### Page excerpt:
Cresonnier died in 1870 and his family sold the hotel to Theodor Gallas who in turn sold, in 1886, to Jacob Lugt for 177.000 Dutch guilders. Lugt greatly expanded the hotel with land purchased from his neighbours. During the economic depression in 1897, Lugt founded the "s.a. Hotel Des Indes" to avert financial liability in case of a potential bankruptcy.

=== World War II ===
In 1942, the Japanese seized the hotel and renamed it. Director G. Hötte, manager since 1938, was left in charge. Only the general chief of service, who was held in high esteem by the indigenous staff, was considered indispensable, until a Japanese hotelier took charge. Thereafter, the remaining indigenous staff was not treated very cordially, but encouraged by the elder employees they nevertheless remained in service for over a year before being interned in a Japanese prisoner camp.

Future Indonesian Vice President Mohammad Hatta was temporarily housed in the hotel by the Japanese authorities.

=== Indonesian Revolution ===
After the Japanese capitulation in 1945, the office of the Recovery of Allied Prisoners of War and Internees (RAPWI) took over the hotel and made it a safe haven for returning European refugees. However, in the period following the Declaration of Independence on August 17, 1945 most of the Indonesian staff quit, as part of the time of Revolution against Dutch colonialism.

In June 1946, the hotel was back in business. G .P. M. van Weel was appointed director, with advisory co-directors, A. and F. J. Zeilinga, who ensured that for the time being the hotel was fully up and running again. On 7 May 1949, the hotel was the historic location of the Roem–van Roijen Agreement that led to the release of Sukarno and Mohammad Hatta and eventually the Dutch transfer of sovereignty to the Indonesian Republic.

=== The hotel in the Indonesian nation ===
After the end of the Revolution against the Dutch, in 1949, the hotel was annexed without compensation and renamed Hotel Duta Indonesia. In the early 1950s, the hotel remained a central institution for the Djakarta elite, hosting prominent events including dinners, receptions and fashion shows. But it was transformed from being a Dutch colonial space into a modern Indonesian one.

### Exercise requirements:
1. Decide whether each statement agrees with the Hotel Des Indes history above, answering yes or no and quoting the deciding words: (a) Jacob Lugt bought the hotel in 1886 for 177.000 Dutch guilders; (b) the hotel was the location of the Roem–van Roijen Agreement in June 1946; (c) when it was renamed Hotel Duta Indonesia, the hotel was taken over with compensation.
2. Resume the Hotel Des Indes history above, writing on from its final sentence.

### Data:
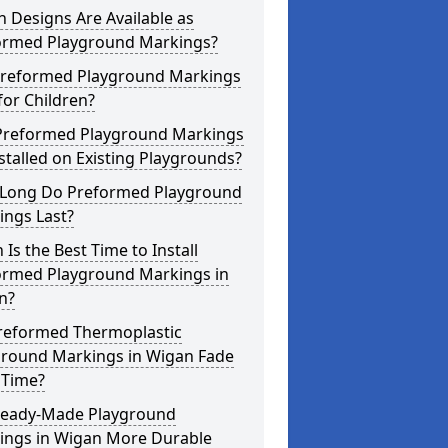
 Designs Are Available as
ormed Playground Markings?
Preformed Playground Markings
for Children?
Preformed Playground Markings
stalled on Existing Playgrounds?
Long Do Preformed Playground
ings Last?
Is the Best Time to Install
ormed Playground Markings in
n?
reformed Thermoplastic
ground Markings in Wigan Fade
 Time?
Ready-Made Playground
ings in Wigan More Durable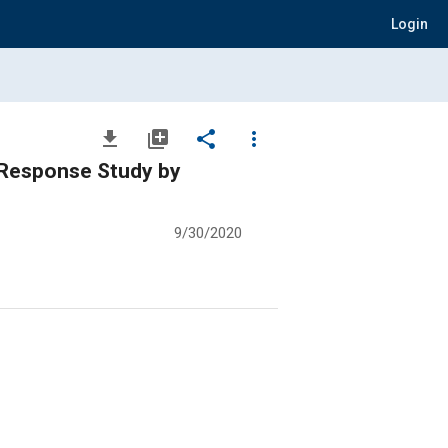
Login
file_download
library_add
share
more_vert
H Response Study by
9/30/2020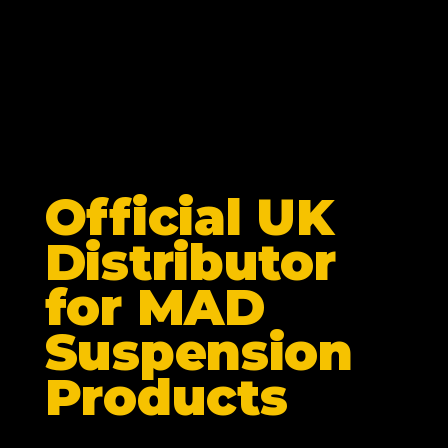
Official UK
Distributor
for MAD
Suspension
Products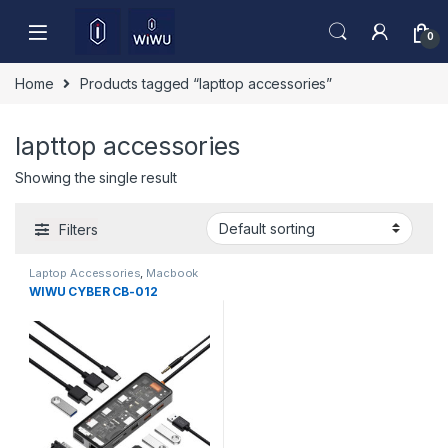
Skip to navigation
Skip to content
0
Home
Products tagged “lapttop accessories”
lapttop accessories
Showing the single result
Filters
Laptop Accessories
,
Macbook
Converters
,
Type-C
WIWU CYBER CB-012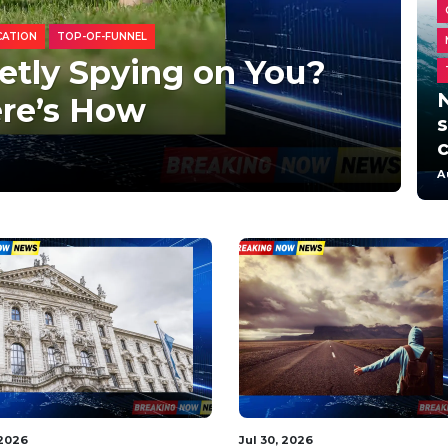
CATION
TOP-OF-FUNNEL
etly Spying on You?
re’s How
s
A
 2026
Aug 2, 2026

### Outputs in order:
1.
(a) Yes: "in 1886, to Jacob Lugt for 177.000 Dutch guilders"
(b) No: "On 7 May 1949, the hotel was the historic location of the Roem–van Roijen Agreement"
(c) No: "the hotel was annexed without compensation and renamed Hotel Duta Indonesia"

2.
A description of women arriving for a “mode-show” (fashion show) the featured both Western and Indonesian fashions, from the national women’s magazine Wanita in August 1950, translated from the Indonesian original written by S. Pudjo Samadi, captures the magic of the space:

“The lights shone bright in the room at the top of the Hotel des Indes, the hotel that has been called the gateway to the island of Java. There was no end to the automobiles dropping off their passengers in front of the entrance that led to the upper room. They got out in pairs, women of various nationalities, accompanied by escorts who were always ready at their sides. There were also those who came by themselves. Everyone’s faces seemed full of hope. It was as if truly what they were about to see in a few minutes was only for them, the soft ones, the beauties.”

The event was not simply a fashion show. It was a part of the process through which the new nation was beginning to re-imagine what the new nation should look and feel like. Ibu Pudjo continued:

“And we, the audience, should be pleased because we have seen the possibilities in front of us to bring our own Indonesian authentic women’s clothing to the highest level, which is also in line with our authentic selves.”

In 1958, the hotel still welcomed the likes of American actor John Wayne. Nevertheless, the hotel's commercial decline commenced, especially after 1962, when the Sukarno-commissioned competing Hotel Indonesia was inaugurated. The hotel was demolished in 1971, to make way for a shopping mall.